Ex (Poisson sufficient statistic). $Y_j \overset{iid}{\sim} \textrm{Pois}(\lambda)$. Let $T = \sum_{j = 1}^n Y_j$. We want to show $T$ is sufficient.

It’s easier to use the factorization criterion than the definition of sufficiency
We can write the PDF as

\[\prod_{j = 1}^n \frac{e^{-\lambda} \lambda^{y_j}}{y_j!} = \frac{e^{-n \lambda} \lambda^t}{\prod_{j = 1}^n y_j!}: g_\theta(t) = e^{-n \lambda} \lambda^t, h(y) = \frac{1}{\prod_{j = 1}^n y_j!}.\]

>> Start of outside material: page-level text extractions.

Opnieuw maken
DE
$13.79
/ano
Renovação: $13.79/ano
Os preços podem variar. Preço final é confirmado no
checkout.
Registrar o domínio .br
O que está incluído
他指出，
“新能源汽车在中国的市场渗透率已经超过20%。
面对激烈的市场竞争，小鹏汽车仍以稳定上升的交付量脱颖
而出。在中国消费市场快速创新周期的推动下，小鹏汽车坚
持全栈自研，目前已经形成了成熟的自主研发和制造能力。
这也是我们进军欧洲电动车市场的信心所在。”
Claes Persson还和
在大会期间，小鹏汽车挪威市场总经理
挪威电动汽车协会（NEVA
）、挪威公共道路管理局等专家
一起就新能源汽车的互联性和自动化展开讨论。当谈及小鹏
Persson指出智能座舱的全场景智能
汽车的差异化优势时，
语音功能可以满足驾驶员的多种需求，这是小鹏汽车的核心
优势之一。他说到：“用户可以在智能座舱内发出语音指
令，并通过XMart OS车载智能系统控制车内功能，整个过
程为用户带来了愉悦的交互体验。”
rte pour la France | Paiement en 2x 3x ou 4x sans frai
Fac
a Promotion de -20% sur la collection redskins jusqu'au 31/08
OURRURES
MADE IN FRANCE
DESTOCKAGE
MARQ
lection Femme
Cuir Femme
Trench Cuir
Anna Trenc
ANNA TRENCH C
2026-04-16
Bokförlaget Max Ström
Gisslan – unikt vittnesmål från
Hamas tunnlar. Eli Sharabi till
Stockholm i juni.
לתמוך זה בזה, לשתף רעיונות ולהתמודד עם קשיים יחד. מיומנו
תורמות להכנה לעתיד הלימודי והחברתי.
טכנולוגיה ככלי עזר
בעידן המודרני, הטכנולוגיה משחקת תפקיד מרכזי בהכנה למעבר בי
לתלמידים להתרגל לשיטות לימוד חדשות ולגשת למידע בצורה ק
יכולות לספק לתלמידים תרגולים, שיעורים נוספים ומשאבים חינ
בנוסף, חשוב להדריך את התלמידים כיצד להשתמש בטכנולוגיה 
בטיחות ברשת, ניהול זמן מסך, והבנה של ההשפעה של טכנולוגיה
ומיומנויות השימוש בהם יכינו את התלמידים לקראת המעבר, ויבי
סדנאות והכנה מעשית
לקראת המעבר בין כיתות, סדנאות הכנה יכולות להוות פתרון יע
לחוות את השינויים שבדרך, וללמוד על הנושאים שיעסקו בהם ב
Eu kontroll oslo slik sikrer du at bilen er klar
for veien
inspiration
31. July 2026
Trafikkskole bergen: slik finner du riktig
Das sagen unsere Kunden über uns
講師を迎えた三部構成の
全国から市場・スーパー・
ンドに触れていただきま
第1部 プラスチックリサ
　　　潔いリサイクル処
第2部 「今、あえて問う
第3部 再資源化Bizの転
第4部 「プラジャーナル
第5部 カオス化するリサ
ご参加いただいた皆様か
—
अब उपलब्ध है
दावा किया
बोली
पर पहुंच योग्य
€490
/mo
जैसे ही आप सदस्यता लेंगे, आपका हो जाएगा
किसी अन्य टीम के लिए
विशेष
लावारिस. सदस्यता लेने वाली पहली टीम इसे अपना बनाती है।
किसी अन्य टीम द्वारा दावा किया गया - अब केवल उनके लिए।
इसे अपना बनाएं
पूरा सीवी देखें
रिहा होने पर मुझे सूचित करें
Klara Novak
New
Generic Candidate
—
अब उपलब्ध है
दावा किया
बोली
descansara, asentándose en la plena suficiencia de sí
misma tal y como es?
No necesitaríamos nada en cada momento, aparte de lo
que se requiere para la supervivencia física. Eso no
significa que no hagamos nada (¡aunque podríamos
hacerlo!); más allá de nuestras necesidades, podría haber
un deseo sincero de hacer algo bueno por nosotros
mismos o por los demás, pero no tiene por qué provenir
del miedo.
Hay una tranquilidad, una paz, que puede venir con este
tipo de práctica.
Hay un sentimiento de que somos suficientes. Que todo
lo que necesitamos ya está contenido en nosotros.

Intuition: The sufficient statistic is the representation of the data we need in order to recover the likelihood function
- $h(y)$ is droppable in the likelihood expression

Ex (Sufficient statistic of the Normal). $Y_j \overset{i.i.d.}{\sim} \mathcal{N}(\mu, \sigma^2)$ with both parameters unknown. We can have many different sufficient statistics, such as $(\sum_j Y_j, \sum_j Y_j^2)$ and $(\bar Y, \frac{1}{n} \sum_j (Y_j - \bar Y)^2)$. We can use the factorization criterion and the sum of squares decomposition to write

\[\left(\frac{1}{\sigma \sqrt 2 \pi}\right)^n \exp\left\{ -\frac{1}{2 \sigma^2} \left( \sum_j (y_j - \bar y)^2 + n(\bar y - \mu)^2 \right) \right\}.\]